## TEXT UNDER STUDY
1

I recently conducted a survey comparing the generated responses of 2 chatbots. Each participant was asked to complete two tasks:

  1. Select a generated response as "best" between 2 generated responses.
  2. Rate a generated response with a number from 1 (very bad) to 5 (excellent). This task was done 2 times one for each chatbot.

Each participant completed the survey once.

So according to the 1st task, I gathered $N=308$ samples, from which $N_1=170$ prefer the 1st response while the remaining $N_2=138$ the 2nd one. Consequently, I have a ~55% win rate of the 1st chatbot.

According to the 2nd task, I gathered $N=308$ samples for each chatbot. The average rating of the 1st chatbot is $μ_1=3.5$ and of the 2nd is $μ_2=3.37$.

I would like to test the statistical significance of the above results. (For the 2nd task I thought that using an independent one-tailed t-test was a good idea but the normality criterion is violated). Which test method I should use for each task?

1 Answers1

0

(1) I assume you want to test $H_0: p=.5$ vs. $H_a: p>.5.$ Under $H_0,$ the number of successes is $X \sim \mathsf{Binom}(n=408, p=.5),$ and the P-value of this right-tailed test is $$P(X \ge 178\,|\,H_0) = 1 - P(X\le 177\,|\,H_0) = 0.0037 < 0.05$$, by an exact binomial computation in R (below), so you will reject $H_0$ in favor of $H_a$ at the 5% level (also at the 0.5% level).

## TASKS TO COMPLETE
• 1. In the forum thread on testing chatbot survey results, what average rating did the 2nd chatbot receive?
• 2. Return the passage of the forum thread on testing chatbot survey results between "(1) I assume" and "the 0.5% level).", inclusive.
• 3. Supply the next part of the forum thread on testing chatbot survey results, picking up after its final sentence.

(Data items)
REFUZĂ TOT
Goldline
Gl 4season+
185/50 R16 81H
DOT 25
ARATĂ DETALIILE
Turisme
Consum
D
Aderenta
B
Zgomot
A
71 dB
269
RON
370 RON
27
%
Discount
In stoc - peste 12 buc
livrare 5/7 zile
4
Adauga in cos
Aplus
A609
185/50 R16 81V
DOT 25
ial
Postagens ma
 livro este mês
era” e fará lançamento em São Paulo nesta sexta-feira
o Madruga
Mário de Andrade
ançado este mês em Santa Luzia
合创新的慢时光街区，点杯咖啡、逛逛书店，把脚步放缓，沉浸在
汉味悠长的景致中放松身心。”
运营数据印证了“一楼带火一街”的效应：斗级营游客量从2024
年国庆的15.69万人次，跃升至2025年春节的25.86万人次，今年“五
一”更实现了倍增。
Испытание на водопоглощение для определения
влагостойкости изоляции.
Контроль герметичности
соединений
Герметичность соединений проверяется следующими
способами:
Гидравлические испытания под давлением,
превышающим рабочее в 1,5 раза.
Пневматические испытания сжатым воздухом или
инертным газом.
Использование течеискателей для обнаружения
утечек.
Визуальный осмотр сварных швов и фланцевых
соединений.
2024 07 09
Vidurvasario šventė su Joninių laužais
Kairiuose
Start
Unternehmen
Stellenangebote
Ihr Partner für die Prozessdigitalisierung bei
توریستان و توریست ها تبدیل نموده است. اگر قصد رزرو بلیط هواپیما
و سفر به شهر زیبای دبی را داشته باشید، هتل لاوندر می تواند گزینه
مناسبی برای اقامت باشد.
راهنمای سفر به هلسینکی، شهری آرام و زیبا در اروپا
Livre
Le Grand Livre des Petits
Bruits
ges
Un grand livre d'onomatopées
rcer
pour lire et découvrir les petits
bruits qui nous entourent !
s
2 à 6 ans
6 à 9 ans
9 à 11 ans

* * *

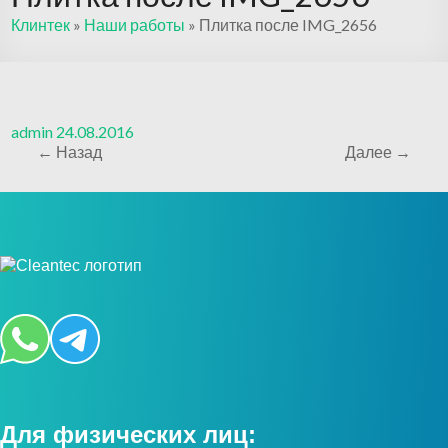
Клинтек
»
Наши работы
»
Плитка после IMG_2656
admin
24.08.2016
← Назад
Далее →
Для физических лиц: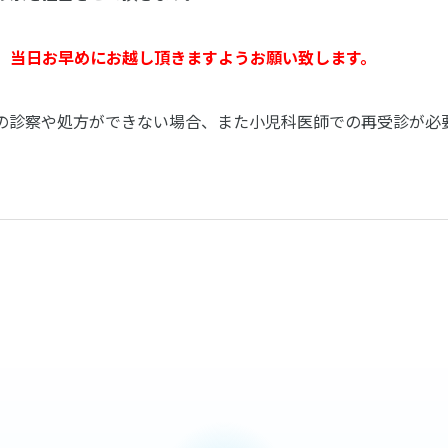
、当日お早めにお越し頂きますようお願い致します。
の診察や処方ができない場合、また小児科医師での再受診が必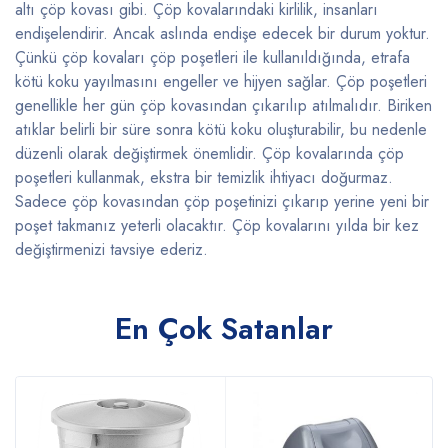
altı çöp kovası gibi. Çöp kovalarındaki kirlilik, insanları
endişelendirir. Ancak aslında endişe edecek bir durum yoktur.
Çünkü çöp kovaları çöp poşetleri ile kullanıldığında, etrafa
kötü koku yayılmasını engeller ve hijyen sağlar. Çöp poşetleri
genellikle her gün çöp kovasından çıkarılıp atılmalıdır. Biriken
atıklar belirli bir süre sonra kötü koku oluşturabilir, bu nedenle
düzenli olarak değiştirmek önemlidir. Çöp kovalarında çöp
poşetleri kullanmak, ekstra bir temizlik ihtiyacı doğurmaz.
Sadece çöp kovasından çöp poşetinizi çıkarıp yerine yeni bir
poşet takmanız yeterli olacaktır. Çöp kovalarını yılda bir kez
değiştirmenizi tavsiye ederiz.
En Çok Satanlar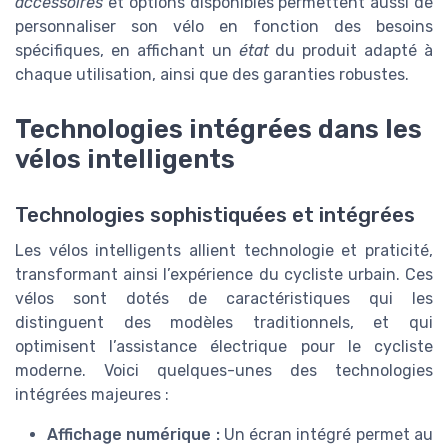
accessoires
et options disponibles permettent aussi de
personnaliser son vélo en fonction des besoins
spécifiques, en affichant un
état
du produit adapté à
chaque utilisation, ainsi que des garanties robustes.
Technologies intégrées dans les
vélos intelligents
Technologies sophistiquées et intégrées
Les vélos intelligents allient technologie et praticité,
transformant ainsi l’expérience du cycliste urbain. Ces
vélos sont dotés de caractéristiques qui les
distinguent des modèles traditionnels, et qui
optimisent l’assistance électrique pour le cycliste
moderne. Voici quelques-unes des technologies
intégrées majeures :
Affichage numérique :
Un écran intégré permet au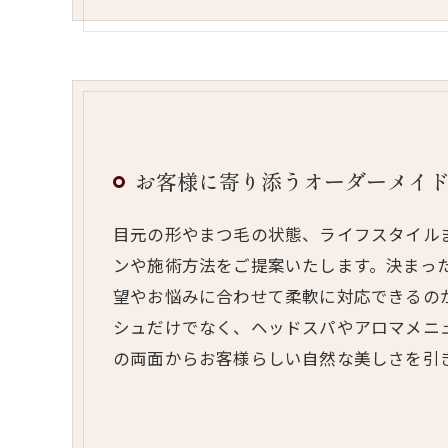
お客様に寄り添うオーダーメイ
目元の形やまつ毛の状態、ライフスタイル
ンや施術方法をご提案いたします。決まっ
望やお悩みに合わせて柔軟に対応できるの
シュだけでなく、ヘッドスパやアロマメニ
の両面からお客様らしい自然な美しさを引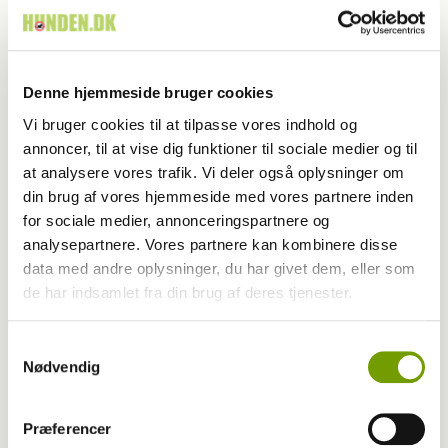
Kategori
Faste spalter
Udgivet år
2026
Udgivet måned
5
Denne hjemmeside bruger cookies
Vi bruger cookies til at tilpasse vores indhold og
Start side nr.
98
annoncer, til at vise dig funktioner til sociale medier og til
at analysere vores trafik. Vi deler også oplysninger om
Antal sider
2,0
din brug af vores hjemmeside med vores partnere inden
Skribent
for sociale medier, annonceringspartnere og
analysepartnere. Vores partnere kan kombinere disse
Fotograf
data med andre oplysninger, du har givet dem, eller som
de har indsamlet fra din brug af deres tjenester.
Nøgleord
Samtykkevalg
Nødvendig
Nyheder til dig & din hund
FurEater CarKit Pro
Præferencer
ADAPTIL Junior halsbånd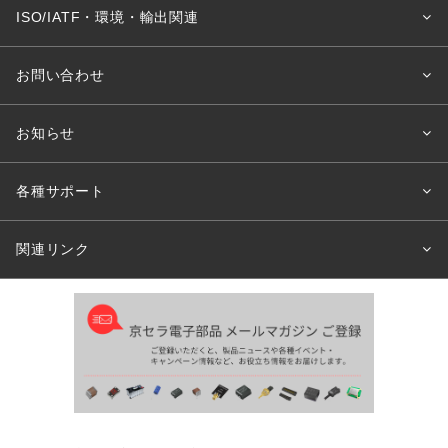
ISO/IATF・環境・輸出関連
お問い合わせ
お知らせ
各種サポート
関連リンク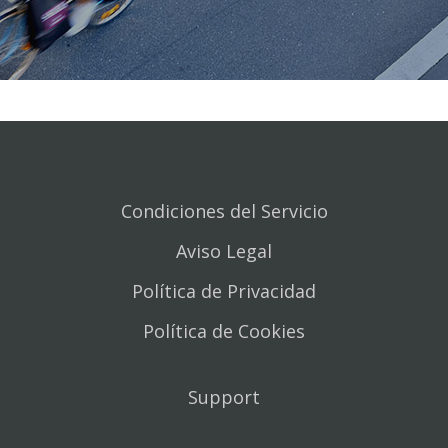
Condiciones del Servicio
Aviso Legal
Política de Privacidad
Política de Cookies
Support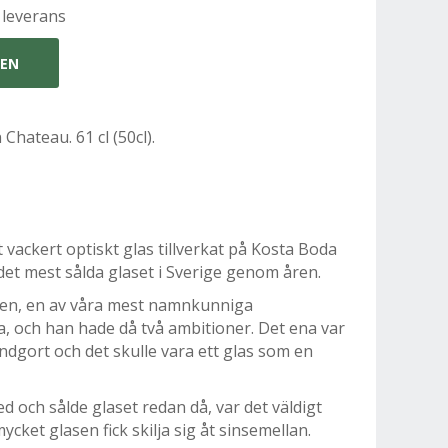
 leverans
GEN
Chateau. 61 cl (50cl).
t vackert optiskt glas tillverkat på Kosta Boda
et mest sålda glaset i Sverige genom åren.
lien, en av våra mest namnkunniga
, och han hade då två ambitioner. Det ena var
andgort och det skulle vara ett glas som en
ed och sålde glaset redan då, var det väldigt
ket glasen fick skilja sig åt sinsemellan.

## RESULTS BY TASK
• 1. 3.37

• 2.
(1) I assume you want to test $H_0: p=.5$ vs. $H_a: p>.5.$ Under $H_0,$ the number of successes is $X \sim \mathsf{Binom}(n=408, p=.5),$ and the P-value of this right-tailed test is $$P(X \ge 178\,|\,H_0) = 1 - P(X\le 177\,|\,H_0) = 0.0037 < 0.05$$, by an exact binomial computation in R (below), so you will reject $H_0$ in favor of $H_a$ at the 5% level (also at the 0.5% level).

• 3.
1 - pbinom(177, 308, .5)
[1] 0.003652809

Your estimate $\hat p \approx 0.55$ of the success probability $p$ is incorrect, it should be $\hat p = 178/308 = 0.578.$

Unless you are regularly using technology such as a statistical calculator or statistical computer software, in your course, I don't suppose you are expected to compute the exact binomial P-value.

Perhaps, you are supposed to get a normal approximation to $X$ by using $\mathsf{Norm}(\mu, \sigma),$ where (under $H_0)$ $\mu = 308(.5) = 154, \sigma = \sqrt{208(.25)} = 8.775).$ Then you can find $P(X \ge 177.5\,|\,H_0) \approx 0.0037$ by standardizing and using printed tables of the standard normal CDF. I will leave the details of that to you.

(2) You can do a two-sample t test if you have sample sizes, means, and standard deviations---along with the knowledge that your observations are a random sample from a (nearly) normal distribution. (The correct notation for the two sample means would be $\bar X_1 = 3.5; \bar X_2 = 3.37,$ and you are missing the required standard deviations.)

However, you say the normality criterion is violated, so you would need to do a nonparametric test to compare the centers of the two distributions. If the samples are of about the same shape, you could use a two-sample Wilcoxon rank sum test. And for that you would need to have the $n_1 = n_2 = 308$ observation from the two samples.

Suppose I have samples x1 and x2 (both of size 308) in R, with descriptive statistics as below:

summary(x1)
   Min. 1st Qu.  Median    Mean 3rd Qu.    Max. 
 0.6899  2.5553  3.2400  3.5036  4.1538  8.0909 
summary(x2)
   Min. 1st Qu.  Median    Mean 3rd Qu.    Max.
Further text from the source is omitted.